JPEG uses lossy compression (and even lossier recompression). If you really want to create a format-compliant implementation, you'll have to take care that you're independent of any "(re)compression" issues, which might destroy your valuable, encrypted data.

This means you'll have to solve the problem that you can not store as much data in your image as you're encrypting... in simpler words: your algorithm will be lossy by nature too and you will not be able to recover the "encrypted" information back to it's original.

In fact, it's a bit like a reverse pidgeon-hole problem: you will have to see how many pidgeons you can recover after someone closed an unknown number of pidgeon-holes. Whatever you do, it will not be the same number of pidgeons as your original population. Getting back to your image question this means that you will not be able to recover as many pixels as you've encrypted... that's a result of JPEG's lossy compression.

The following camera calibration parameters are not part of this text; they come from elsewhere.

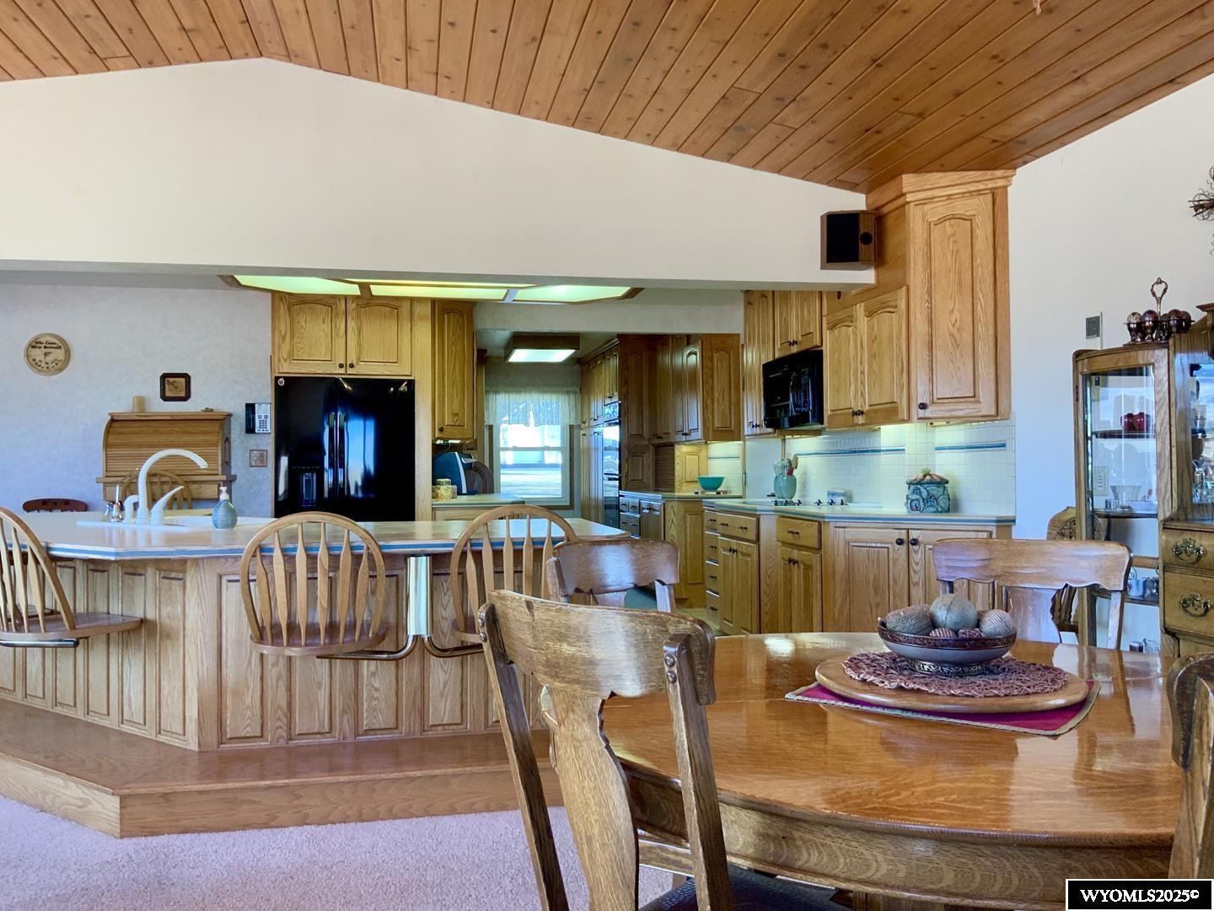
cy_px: 456
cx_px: 607
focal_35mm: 29
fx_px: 1017
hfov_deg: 61.7
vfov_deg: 48.2
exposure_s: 1/60
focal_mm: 3
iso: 40
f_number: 1.8
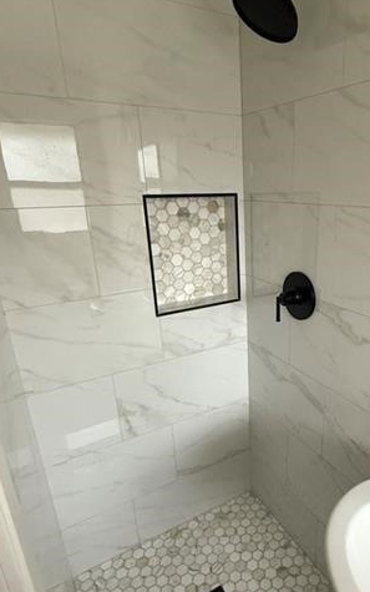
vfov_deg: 74.6
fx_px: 387
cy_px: 325
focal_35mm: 24
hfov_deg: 49.6
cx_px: 263
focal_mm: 2.22
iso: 640
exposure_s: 1/60
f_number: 2.2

The only alternative option would be to create a new image format which fits your needs. Yet, then the question arises if anyone will adopt your new image format. Looking at what happened to aPNG (animated PNGs), I'm not very optimistic that you'll have a chance - unless some social network(s) push forward and start supporting it. And then you'll still have to see if it really spreads throughout the several programs and tools out there (think: Photoshop support etc.).

Please don't get me wrong: I love the idea you're having there - but as with many good ideas, I'm not seeing it happen for technical reasons. Sorry to say so.

Answer 3

There is this paper, which is some years old in regards of the fast topic development, but it may be a good start.

http://web.cecs.pdx.edu/~fliu/papers/ihmm2015.pdf

The idea here is to somehow encrypt parts or the whole image, while still have some kind of visual clue of the content, a bit like you want to do it. They do it for the whole image, but i guess, thats something which can be worked on in your case.

But the main starting point you already found. Most JPEG Encryptions work on the DCT or DFT, which totally makes sense.

Another maybe interesting approach for you could be to look at "Visual Cryptography". Where images are separated and only viewable in the combination. Its somewhat of a hot topic right now.